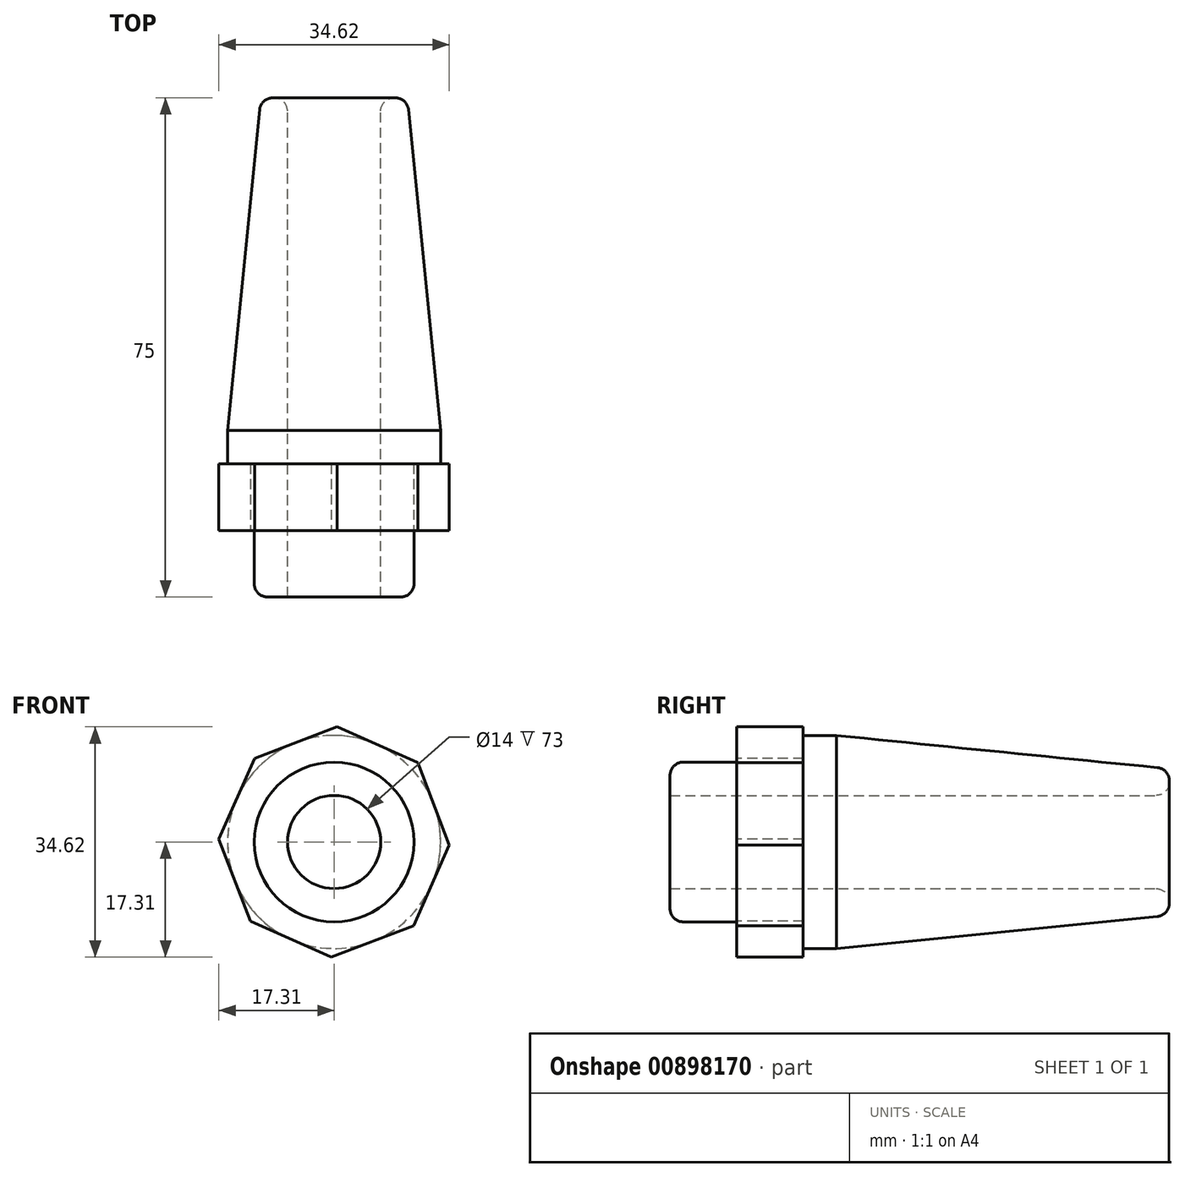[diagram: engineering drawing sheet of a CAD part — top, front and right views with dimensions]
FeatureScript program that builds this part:
annotation { "Feature Type Name" : "Feature", "Feature Type Description" : "" }
export const myFeature = defineFeature(function(context is Context, id is Id, definition is map)
    precondition{}
    {
        {
            var Q0;
            Q0=qCreatedBy(makeId("Front.planeOp"),FACE);
            var sketch = newSketch(context, id + "F0", { "sketchPlane" : qUnion([Q0])});
            skCircle(sketch, "E0", {"center": v(0, 0) * mm, "radius": 12 * mm});
            skCircle(sketch, "E1.cCircle", {"center": v(0, 0) * mm, "radius": 16 * mm, "construction": true});
            skLineSegment(sketch, "E1.0", {"start": v(12.56, 11.92) * mm, "end": v(17.31, -0.46) * mm});
            skLineSegment(sketch, "E1.1", {"start": v(17.31, -0.46) * mm, "end": v(11.92, -12.56) * mm});
            skLineSegment(sketch, "E1.2", {"start": v(11.92, -12.56) * mm, "end": v(-0.46, -17.31) * mm});
            skLineSegment(sketch, "E1.3", {"start": v(-0.46, -17.31) * mm, "end": v(-12.56, -11.92) * mm});
            skLineSegment(sketch, "E1.4", {"start": v(-12.56, -11.92) * mm, "end": v(-17.31, 0.46) * mm});
            skLineSegment(sketch, "E1.5", {"start": v(-17.31, 0.46) * mm, "end": v(-11.92, 12.56) * mm});
            skLineSegment(sketch, "E1.6", {"start": v(-11.92, 12.56) * mm, "end": v(0.46, 17.31) * mm});
            skLineSegment(sketch, "E1.7", {"start": v(0.46, 17.31) * mm, "end": v(12.56, 11.92) * mm});
            skPoint(sketch, "E1.0.midPoint", {"position": v(14.94, 5.73) * mm});
            skCircle(sketch, "E2", {"center": v(0, 0) * mm, "radius": 7 * mm});
            skSolve(sketch);
        }
        {
            var Q0;
            Q0=makeQuery(id+"F0.imprint","IMPRINT",FACE,{"disambiguationData":[TD([[makeQuery(id+"F0.imprint","IMPRINT",EDGE,{"derivedFrom":sQuery(id+"F0.wireOp",EDGE,"E0")}),1.0]])]});
            extrude(context, id + "F1", {"entities" : qUnion([Q0]), "depth" : 10 * mm, "offsetDistance" : 25 * mm});
        }
        {
            var Q0;
            Q0 = qSketchRegion(id + "F0", true);
            var Q1;
            Q1=makeQuery(id+"F1.opExtrude","CAP_FACE",FACE,{"disambiguationData":[OSD([sQuery(id+"F0.wireOp",EDGE,"E0"),sQuery(id+"F0.wireOp",EDGE,"E2")])],"isStart":true});
            extrude(context, id + "F2", {"entities" : qUnion([Q0, Q1]), "operationType" : NewBodyOperationType.ADD, "oppositeDirection" : true, "depth" : 10 * mm, "offsetDistance" : 25 * mm});
        }
        {
            var Q0;
            {var subQ0=sQuery(id+"F0.wireOp",EDGE,"E0");Q0=makeQuery(id+"F2.boolean.opBoolean","MERGE",FACE,{"derivedFrom":[makeQuery(id+"F2.opExtrude","CAP_FACE",FACE,{"disambiguationData":[OSD([subQ0,sQuery(id+"F0.wireOp",EDGE,"E1.0"),sQuery(id+"F0.wireOp",EDGE,"E1.1"),sQuery(id+"F0.wireOp",EDGE,"E1.2"),sQuery(id+"F0.wireOp",EDGE,"E1.3"),sQuery(id+"F0.wireOp",EDGE,"E1.4"),sQuery(id+"F0.wireOp",EDGE,"E1.5"),sQuery(id+"F0.wireOp",EDGE,"E1.6"),sQuery(id+"F0.wireOp",EDGE,"E1.7")])],"isStart":false}),makeQuery(id+"F2.opExtrude","CAP_FACE",FACE,{"disambiguationData":[OSD([subQ0,sQuery(id+"F0.wireOp",EDGE,"E2")])],"isStart":false})]});}
            var sketch = newSketch(context, id + "F3", { "sketchPlane" : qUnion([Q0])});
            skCircle(sketch, "E3", {"center": v(0, 0) * mm, "radius": 7 * mm});
            skCircle(sketch, "E4", {"center": v(0, 0) * mm, "radius": 16 * mm});
            skSolve(sketch);
        }
        {
            var Q0;
            Q0=makeQuery(id+"F3.imprint","IMPRINT",FACE,{"disambiguationData":[TD([[makeQuery(id+"F3.imprint","IMPRINT",EDGE,{"derivedFrom":sQuery(id+"F3.wireOp",EDGE,"E3")}),1.0]])]});
            extrude(context, id + "F4", {"entities" : qUnion([Q0]), "operationType" : NewBodyOperationType.ADD, "depth" : 55 * mm, "offsetDistance" : 25 * mm});
        }
        {
            var Q0;
            Q0=makeQuery(id+"F4.opExtrude","CAP_EDGE",EDGE,{"disambiguationData":[OSD([sQuery(id+"F3.wireOp",EDGE,"E4")])],"isStart":false});
            chamfer(context, id + "F5", {"entities" : qUnion([Q0]), "chamferType" : ChamferType.TWO_OFFSETS, "width1" : 5 * mm, "oppositeDirection" : false, "width2" : 50 * mm, "tangentPropagation" : true});
        }
        {
            var Q0;
            Q0=makeQuery(id+"F4.opExtrude","CAP_FACE",FACE,{"disambiguationData":[OSD([sQuery(id+"F3.wireOp",EDGE,"E3"),sQuery(id+"F3.wireOp",EDGE,"E4")])],"isStart":false});
            var Q1;
            Q1=makeQuery(id+"F1.opExtrude","CAP_EDGE",EDGE,{"disambiguationData":[OSD([sQuery(id+"F0.wireOp",EDGE,"E0")])],"isStart":false});
            fillet(context, id + "F6", {"entities" : qUnion([Q0, Q1]), "radius" : 2 * mm, "tangentPropagation" : true, "allowEdgeOverflow" : false});
        }
    });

=======

WHAT YOU NEED TO DO:
Pull out every line of the data above that contains the string "newSketch".

WRITTEN ANSWER:
            var sketch = newSketch(context, id + "F0", { "sketchPlane" : qUnion([Q0])});
            var sketch = newSketch(context, id + "F3", { "sketchPlane" : qUnion([Q0])});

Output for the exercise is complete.